Exercise prompt:
Substitute "data point" for "point" throughout the material below and leave everything else unchanged. Omit the pictures from your answer.

Dataset entries
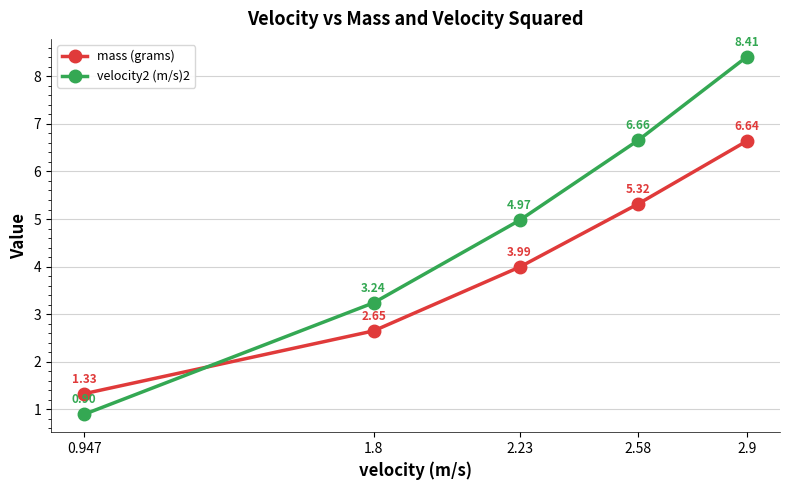

True or false: velocity2 (m/s)2 has more than 0 interior local peaks.

False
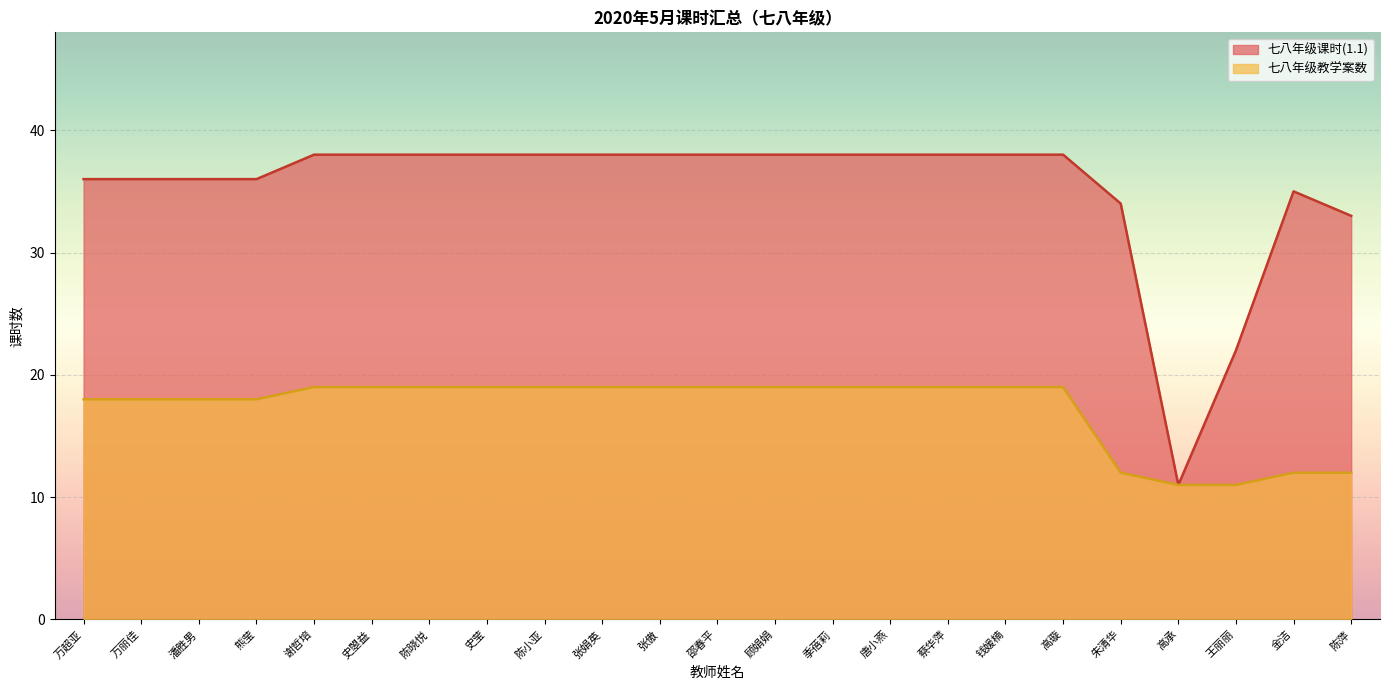

What is the label of the 13th point from the right?

张傲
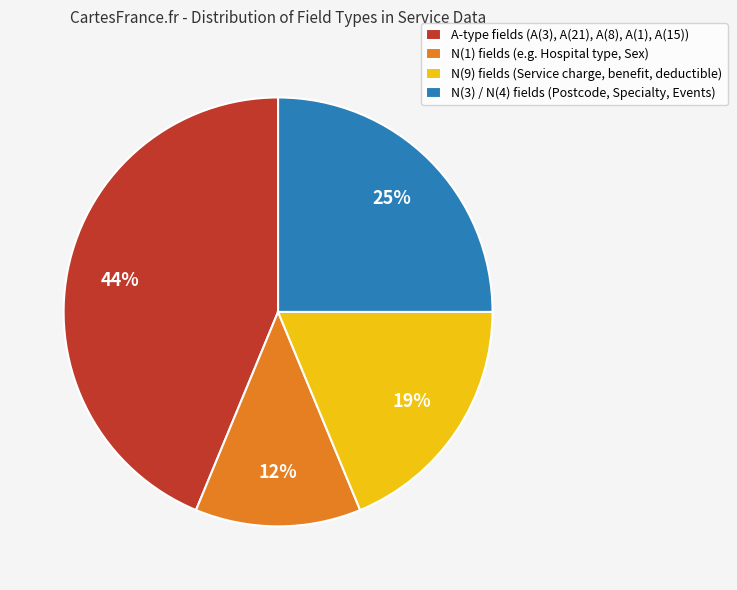

The N(9) fields (Service charge, benefit, deductible) slice represents 29% of the pie. True or false?

False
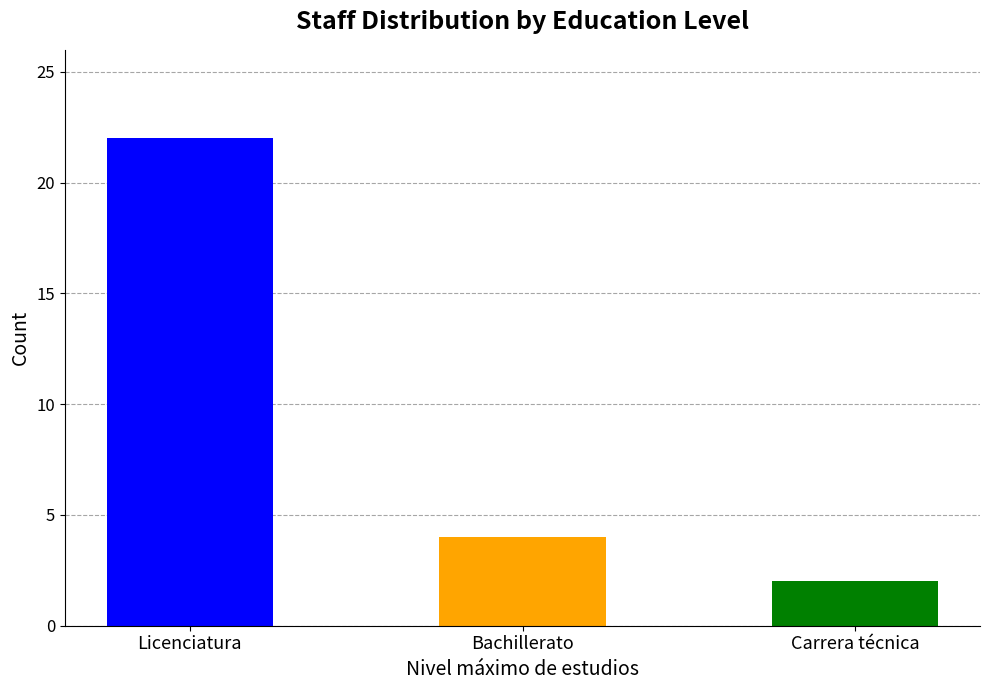

What is the value of the 1st bar from the left?

22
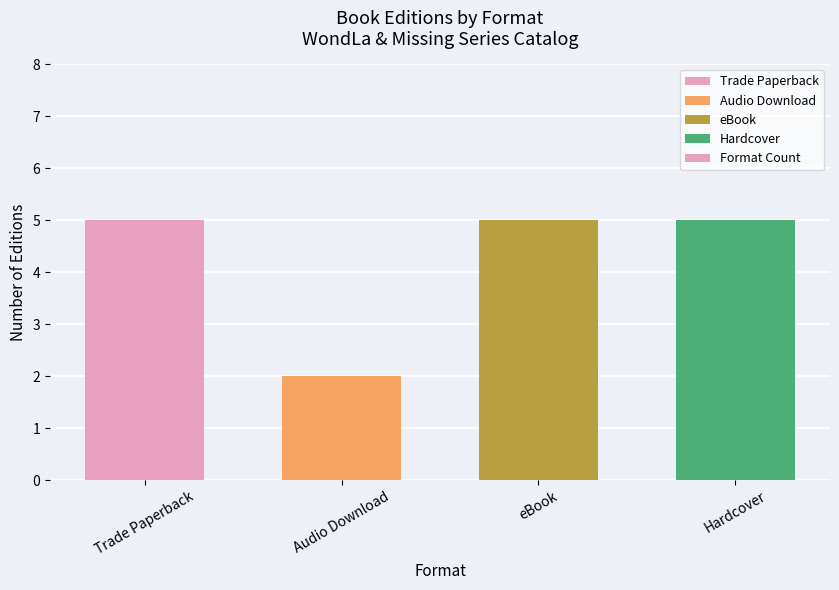

True or false: the data shows 2 at Audio Download.

True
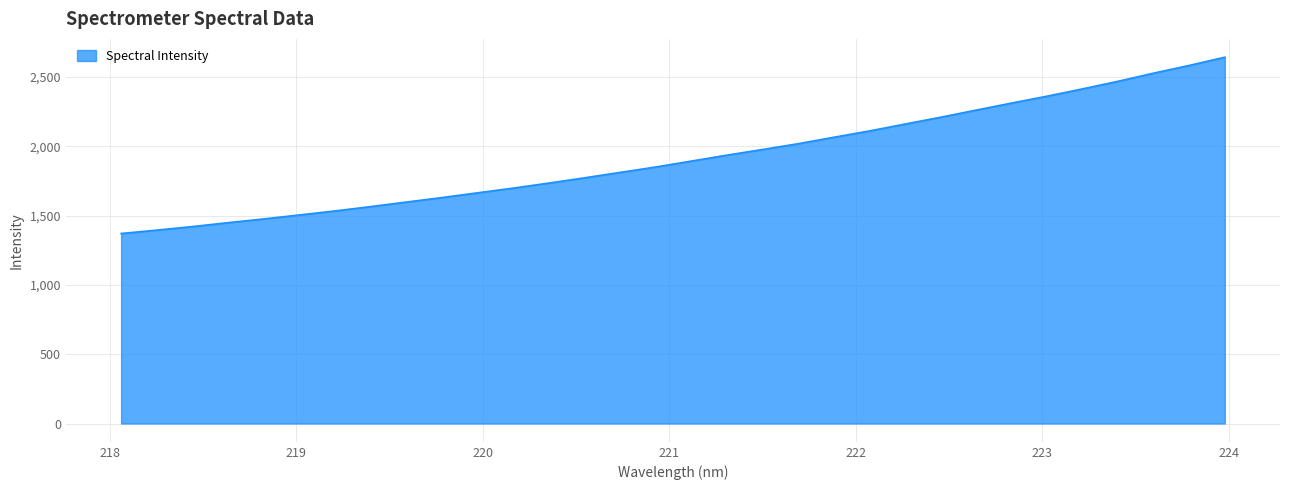

What is the difference between the maximum and minimum values?

1272.2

Answer to this exercise:
True or false: velocity2 (m/s)2 has more than 0 interior local peaks.

False

What is the label of the 13th data point from the right?

张傲

The N(9) fields (Service charge, benefit, deductible) slice represents 29% of the pie. True or false?

False

What is the value of the 1st bar from the left?

22

True or false: the data shows 2 at Audio Download.

True

What is the difference between the maximum and minimum values?

1272.2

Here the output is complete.